With that in mind, it’s worth seeing if the underlying fundamentals of the business have been driving long-term performance, or if there are any gaps.

Pieris Pharmaceuticals is currently unprofitable, so most analysts would look to revenue growth to get a sense of how fast the underlying business is growing. Generally speaking, companies with no profits are expected to increase their income every year, and at a good rate. Some companies are ready to postpone profitability to increase their revenue faster, but in this case, good revenue growth is expected.

Over the past 5 years, Pieris Pharmaceuticals has seen its turnover increase by 28% per year. Even compared to other revenue-driven businesses, this is a good result. It is therefore not entirely surprising that the share price reflects this performance by increasing at a rate of 23% per annum, during this period. So it seems likely that buyers paid attention to the strong revenue growth. Pieris Pharmaceuticals appears to be a high growth stock – so growth investors might want to add it to their watch list.

The company’s revenue and profits (over time) are shown in the image below (click to see exact numbers).

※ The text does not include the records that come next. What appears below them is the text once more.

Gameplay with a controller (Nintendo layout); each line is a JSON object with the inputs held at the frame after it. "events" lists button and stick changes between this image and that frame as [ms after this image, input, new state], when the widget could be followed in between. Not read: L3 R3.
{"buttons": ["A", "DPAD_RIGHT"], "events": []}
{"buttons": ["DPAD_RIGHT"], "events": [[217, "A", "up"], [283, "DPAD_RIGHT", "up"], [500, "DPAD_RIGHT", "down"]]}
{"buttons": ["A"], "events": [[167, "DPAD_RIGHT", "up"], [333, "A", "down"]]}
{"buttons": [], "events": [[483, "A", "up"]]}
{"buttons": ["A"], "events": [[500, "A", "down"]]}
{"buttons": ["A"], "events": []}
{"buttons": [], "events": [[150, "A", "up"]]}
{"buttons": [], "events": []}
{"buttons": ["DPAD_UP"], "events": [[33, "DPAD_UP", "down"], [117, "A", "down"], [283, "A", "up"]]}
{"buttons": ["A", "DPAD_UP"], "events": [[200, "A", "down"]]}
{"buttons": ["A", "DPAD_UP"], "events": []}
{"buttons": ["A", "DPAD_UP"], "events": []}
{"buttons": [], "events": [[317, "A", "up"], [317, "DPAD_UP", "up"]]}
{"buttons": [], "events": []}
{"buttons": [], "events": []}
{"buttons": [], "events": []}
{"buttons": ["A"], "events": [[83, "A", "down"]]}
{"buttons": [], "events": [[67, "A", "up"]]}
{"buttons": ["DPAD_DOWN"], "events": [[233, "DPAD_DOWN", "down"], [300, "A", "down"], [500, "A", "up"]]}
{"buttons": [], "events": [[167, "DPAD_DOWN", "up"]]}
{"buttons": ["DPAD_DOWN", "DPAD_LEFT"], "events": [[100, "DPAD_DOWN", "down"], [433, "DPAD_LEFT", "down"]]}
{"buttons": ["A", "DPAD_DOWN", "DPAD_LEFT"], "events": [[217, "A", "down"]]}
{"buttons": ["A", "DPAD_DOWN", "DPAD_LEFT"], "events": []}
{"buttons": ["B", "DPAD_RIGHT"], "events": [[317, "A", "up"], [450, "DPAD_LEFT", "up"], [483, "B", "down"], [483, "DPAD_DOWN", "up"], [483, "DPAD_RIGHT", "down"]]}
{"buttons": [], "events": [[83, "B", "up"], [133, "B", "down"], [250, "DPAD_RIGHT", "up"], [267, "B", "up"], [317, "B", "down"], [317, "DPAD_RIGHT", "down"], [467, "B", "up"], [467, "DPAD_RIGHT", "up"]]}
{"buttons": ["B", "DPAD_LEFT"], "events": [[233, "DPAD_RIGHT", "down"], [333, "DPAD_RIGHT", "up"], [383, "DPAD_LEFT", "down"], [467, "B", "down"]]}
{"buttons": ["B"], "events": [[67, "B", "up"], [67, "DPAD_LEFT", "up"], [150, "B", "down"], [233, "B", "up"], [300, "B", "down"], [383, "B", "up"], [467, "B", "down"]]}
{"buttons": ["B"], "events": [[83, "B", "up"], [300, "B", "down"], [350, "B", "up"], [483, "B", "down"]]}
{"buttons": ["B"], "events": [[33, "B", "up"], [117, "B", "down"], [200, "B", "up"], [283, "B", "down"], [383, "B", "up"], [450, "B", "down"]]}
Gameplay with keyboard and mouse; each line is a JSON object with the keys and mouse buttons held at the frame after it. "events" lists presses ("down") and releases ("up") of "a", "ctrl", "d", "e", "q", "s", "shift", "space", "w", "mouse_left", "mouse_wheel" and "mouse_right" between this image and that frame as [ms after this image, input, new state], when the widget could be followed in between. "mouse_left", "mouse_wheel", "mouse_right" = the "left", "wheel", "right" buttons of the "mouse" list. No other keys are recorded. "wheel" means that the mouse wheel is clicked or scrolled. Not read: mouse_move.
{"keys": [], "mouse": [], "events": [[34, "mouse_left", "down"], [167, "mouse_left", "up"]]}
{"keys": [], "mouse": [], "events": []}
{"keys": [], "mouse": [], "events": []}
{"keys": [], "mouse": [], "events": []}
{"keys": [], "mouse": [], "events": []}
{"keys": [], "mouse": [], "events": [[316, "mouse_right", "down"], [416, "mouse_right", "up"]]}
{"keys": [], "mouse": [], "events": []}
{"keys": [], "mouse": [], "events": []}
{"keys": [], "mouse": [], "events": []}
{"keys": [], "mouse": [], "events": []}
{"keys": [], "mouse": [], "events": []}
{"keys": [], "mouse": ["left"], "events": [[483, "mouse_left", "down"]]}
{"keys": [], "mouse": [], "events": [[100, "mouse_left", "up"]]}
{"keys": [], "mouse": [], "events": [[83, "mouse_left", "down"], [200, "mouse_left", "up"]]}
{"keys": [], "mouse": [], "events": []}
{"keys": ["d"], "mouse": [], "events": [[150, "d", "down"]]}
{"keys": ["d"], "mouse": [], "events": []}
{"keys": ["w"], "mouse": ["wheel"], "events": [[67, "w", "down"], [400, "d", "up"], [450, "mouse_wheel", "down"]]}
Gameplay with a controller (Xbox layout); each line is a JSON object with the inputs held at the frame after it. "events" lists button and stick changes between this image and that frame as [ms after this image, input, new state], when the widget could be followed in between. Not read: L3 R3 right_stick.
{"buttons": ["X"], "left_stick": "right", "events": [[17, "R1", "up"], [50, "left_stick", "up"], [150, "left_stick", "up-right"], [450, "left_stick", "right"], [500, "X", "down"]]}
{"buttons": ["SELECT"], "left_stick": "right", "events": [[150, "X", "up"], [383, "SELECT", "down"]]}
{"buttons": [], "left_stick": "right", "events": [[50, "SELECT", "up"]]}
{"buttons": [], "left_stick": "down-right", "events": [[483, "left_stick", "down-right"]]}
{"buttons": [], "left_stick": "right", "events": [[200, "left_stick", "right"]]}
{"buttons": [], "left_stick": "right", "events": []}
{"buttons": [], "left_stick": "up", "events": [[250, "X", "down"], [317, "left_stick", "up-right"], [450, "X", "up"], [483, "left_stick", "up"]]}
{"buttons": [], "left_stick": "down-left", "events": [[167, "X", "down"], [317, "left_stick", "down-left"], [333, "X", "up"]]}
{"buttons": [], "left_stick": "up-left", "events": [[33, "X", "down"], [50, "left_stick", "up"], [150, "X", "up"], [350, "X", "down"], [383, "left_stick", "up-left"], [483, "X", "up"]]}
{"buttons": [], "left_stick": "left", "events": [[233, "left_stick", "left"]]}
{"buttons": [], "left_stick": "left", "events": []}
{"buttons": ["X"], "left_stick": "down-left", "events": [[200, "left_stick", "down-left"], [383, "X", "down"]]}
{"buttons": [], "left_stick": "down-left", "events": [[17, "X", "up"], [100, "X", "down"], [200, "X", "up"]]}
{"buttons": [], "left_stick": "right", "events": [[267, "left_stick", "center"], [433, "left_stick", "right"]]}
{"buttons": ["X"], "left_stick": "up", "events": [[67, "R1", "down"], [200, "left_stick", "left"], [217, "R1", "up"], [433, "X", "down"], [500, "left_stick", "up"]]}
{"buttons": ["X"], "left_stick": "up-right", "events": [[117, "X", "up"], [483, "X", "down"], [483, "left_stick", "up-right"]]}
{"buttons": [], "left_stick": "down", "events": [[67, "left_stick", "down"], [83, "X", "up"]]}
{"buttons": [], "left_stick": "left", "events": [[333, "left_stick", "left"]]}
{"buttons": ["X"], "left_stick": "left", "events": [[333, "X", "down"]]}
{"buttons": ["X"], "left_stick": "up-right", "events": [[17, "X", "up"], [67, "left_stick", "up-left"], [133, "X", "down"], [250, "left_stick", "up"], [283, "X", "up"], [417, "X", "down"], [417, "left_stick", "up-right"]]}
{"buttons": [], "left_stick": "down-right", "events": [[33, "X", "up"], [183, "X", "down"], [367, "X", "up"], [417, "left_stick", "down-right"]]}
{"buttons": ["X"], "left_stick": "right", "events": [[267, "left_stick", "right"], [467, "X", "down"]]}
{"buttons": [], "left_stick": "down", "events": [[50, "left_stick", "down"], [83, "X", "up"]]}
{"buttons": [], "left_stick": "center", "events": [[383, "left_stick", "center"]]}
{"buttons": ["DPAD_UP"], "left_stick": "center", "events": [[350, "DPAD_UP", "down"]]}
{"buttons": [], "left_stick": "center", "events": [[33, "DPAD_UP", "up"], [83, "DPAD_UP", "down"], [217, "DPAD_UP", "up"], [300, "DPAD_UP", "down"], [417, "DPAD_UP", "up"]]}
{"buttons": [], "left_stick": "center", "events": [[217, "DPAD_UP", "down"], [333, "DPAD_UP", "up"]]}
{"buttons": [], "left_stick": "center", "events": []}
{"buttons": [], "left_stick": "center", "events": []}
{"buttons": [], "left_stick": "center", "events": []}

NasdaqCM: PIRS Profits and Revenue Growth October 11, 2021

Take a closer look at Pieris Pharmaceuticals’ financial health with this free report on its balance sheet.

A different perspective

It is nice to see that Pieris Pharmaceuticals shareholders have received a total shareholder return of 117% over the past year. This is better than the annualized return of 23% over half a decade, which implies that the company has been doing better recently. Someone with an optimistic outlook might view the recent improvement in TSR as indicating that the business itself is improving over time. It is always interesting to follow the evolution of stock prices over the long term. But to understand Pieris Pharmaceuticals better, there are many other factors that we need to consider. For example, we discovered 3 warning signs for Pieris Pharmaceuticals which you should know before investing here.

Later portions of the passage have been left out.